Lancée après la deuxième guerre mondiale, la «révolution verte» n’avait de vert que le nom, comme le confirment Pedro Pellegrini et Roberto Fernández, agronomes à l’université de Buenos Aires (Argentine). Une étude publiée dans Proceedings of the National Academy of Sciences (Pnas) nous met en évidence la véritable demande énergétique de l’agriculture à l’échelle mondiale.

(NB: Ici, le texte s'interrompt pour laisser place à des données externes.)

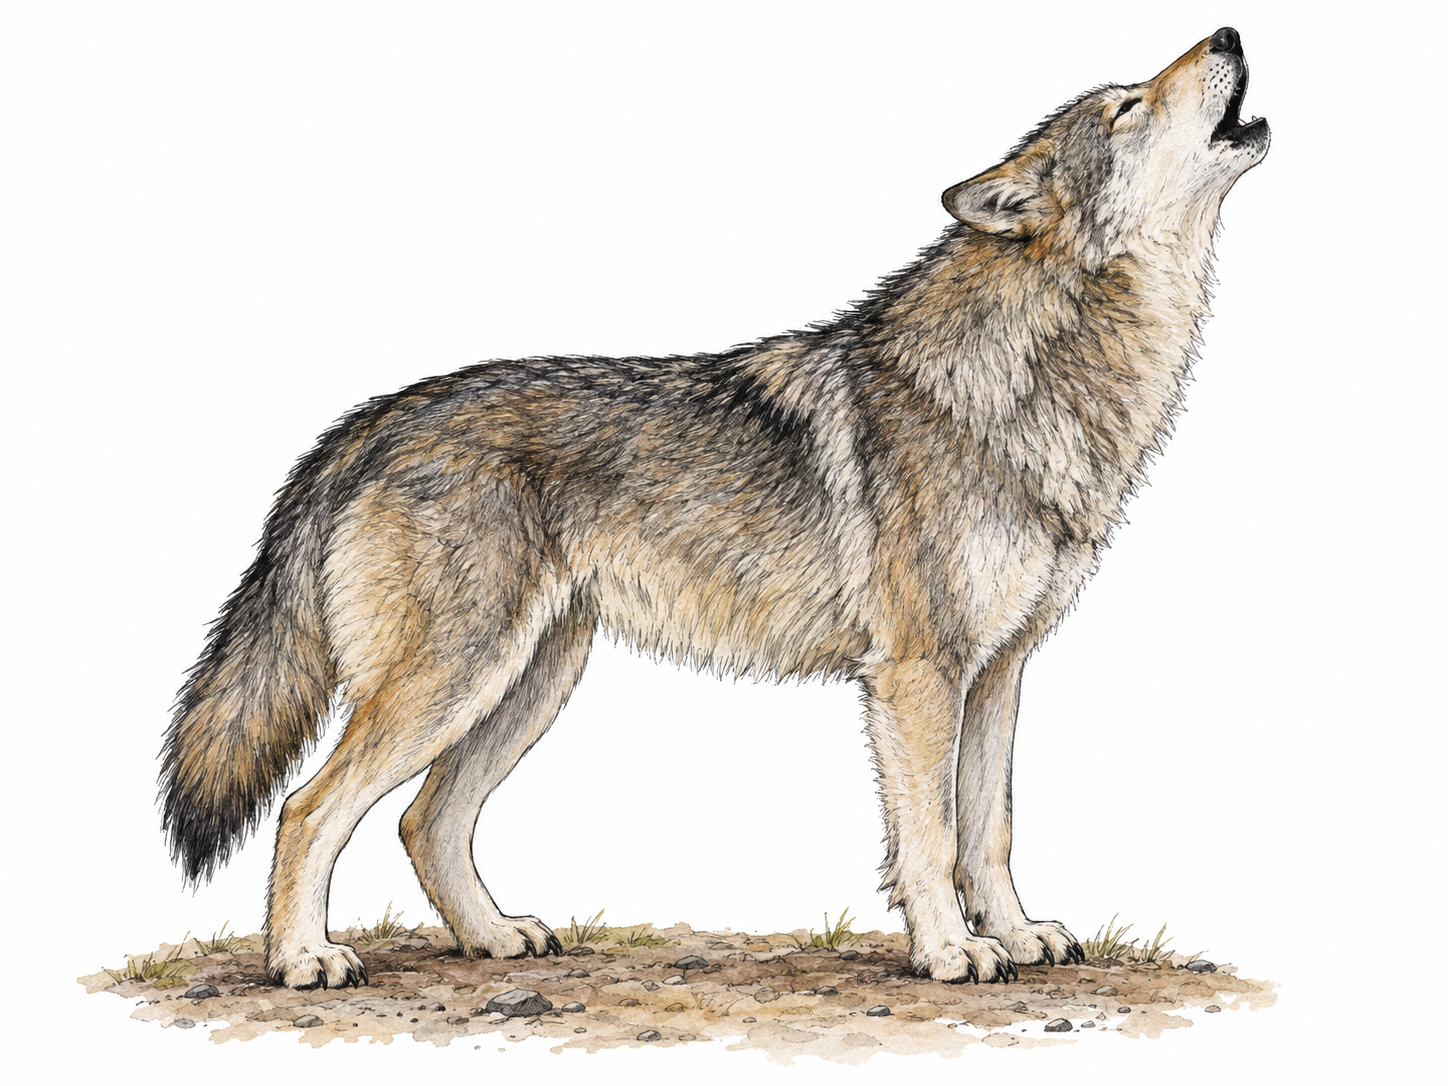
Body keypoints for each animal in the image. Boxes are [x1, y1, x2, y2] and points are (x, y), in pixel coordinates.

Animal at [160, 29, 1268, 988]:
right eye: (1126, 106)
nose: (1226, 33)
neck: (1035, 376)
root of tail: (373, 419)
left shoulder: (996, 670)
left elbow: (986, 829)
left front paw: (1018, 934)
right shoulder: (917, 675)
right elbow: (930, 837)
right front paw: (950, 952)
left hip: (526, 682)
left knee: (423, 822)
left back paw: (494, 937)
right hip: (453, 682)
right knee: (309, 809)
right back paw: (303, 961)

La production végétale mondiale a triplé au cours des 50 dernières années,( entre 1961 à 2014) principalement par une augmentation du rendement (production / superficie). Nous montrons que l’énergie intégrée dans les principaux intrants pétroliers (machinerie, carburant et engrais) a augmenté dans le monde entier à un rythme plus important (il y a eu une augmentation de 137% de la consommation d’intrants par hectare), cependant moins rapide au cours des dernières décennies, que la production agricole.

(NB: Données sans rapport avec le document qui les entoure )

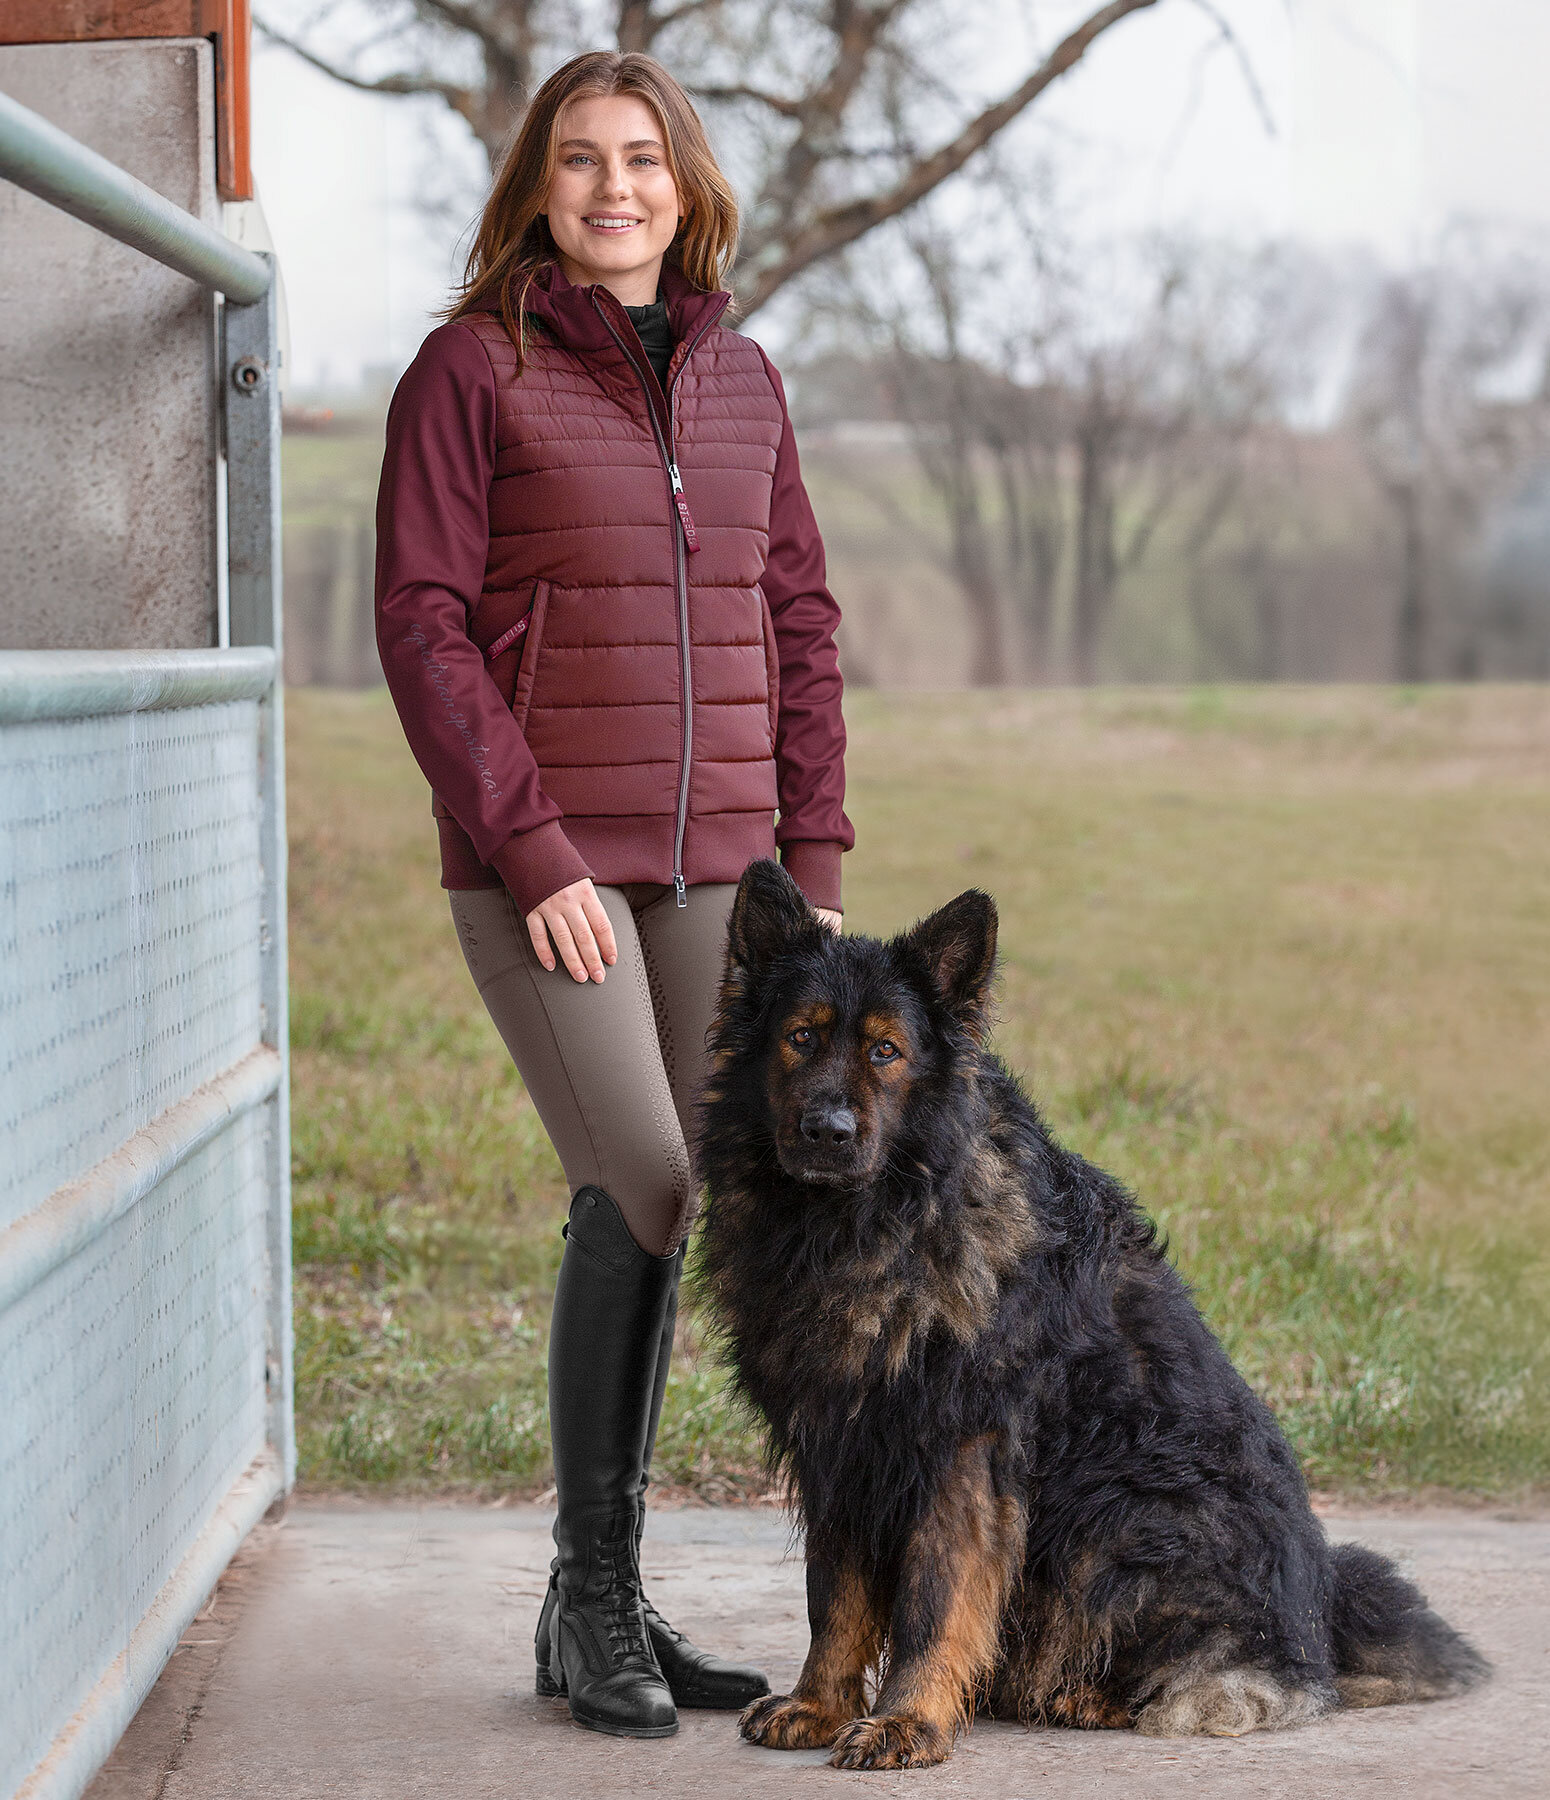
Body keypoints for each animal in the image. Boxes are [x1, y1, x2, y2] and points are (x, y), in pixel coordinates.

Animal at [694, 864, 1483, 1778]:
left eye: (885, 1052)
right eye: (800, 1037)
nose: (829, 1129)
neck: (871, 1223)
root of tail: (1315, 1625)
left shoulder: (961, 1452)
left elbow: (934, 1601)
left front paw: (909, 1720)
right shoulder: (841, 1447)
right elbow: (836, 1598)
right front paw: (820, 1705)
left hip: (1119, 1517)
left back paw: (1083, 1696)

Cela a été expliqué par les progrès dans l’industrie des engrais azotés, l’irrigation, et d’autres technologies et peut-être quelques changements environnementaux. Ces résultats correspondent au «paradoxe de Jevons*»: les gains d’efficience, tant pour l’EUE que pour la terre (rendement), n’ont pas permis de réaliser des économies de ressources. Tout comme l’augmentation de la production ne garantit pas la réduction de la faim, les technologies permettent de réaliser des économies sur les terres (et la biodiversité), mais leur réalisation dépend de décisions politiques audacieuses.

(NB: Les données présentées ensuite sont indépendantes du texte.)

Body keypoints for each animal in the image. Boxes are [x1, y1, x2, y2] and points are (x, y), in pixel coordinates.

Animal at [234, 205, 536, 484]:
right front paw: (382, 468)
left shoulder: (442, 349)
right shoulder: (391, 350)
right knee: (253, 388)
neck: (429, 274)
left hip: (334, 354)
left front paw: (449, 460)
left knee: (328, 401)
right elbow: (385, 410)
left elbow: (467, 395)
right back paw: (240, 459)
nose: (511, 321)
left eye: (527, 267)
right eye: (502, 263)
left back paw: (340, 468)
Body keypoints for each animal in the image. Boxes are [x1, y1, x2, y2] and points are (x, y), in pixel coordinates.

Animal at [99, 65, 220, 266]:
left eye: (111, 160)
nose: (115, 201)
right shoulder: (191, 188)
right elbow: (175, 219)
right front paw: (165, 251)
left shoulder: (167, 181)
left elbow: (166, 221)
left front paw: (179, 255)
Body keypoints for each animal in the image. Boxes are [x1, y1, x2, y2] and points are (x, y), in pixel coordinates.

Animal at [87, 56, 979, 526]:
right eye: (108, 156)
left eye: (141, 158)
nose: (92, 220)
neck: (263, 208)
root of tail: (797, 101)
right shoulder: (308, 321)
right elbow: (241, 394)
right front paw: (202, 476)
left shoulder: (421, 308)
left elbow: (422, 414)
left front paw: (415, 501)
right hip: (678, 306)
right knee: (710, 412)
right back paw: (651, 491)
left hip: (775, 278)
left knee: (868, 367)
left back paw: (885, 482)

Dans l’ensemble, l’efficacité de l’utilisation de l’énergie (production végétale / intrants) a suivi une trajectoire en U commençant à 3 et se terminant près de 4. Les perspectives d’une intensification plus durable sont discutées, et l’inadéquation du modèle d’épargner la nature sauvage via l’agriculture intensifiée est mise en évidence.
*Le paradoxe de Jevons a initialement été formulé par l’économiste britannique du nom de William Stanley Jevons dans son livre Sur la question du charbon en 1865. L’homme va faire une observation capitale qui peut nous être utile aujourd’hui. Ce paradoxe est le suivant : À mesure que les améliorations technologiques augmentent l’efficacité avec laquelle une ressource est employée, on observe que la consommation globale de cette ressource augmente. En termes simples, plus une énergie est maîtrisée (donc démocratisée), plus sa consommation augmente: une réflexion à avoir dans le cas d’une transition énergétique réussie.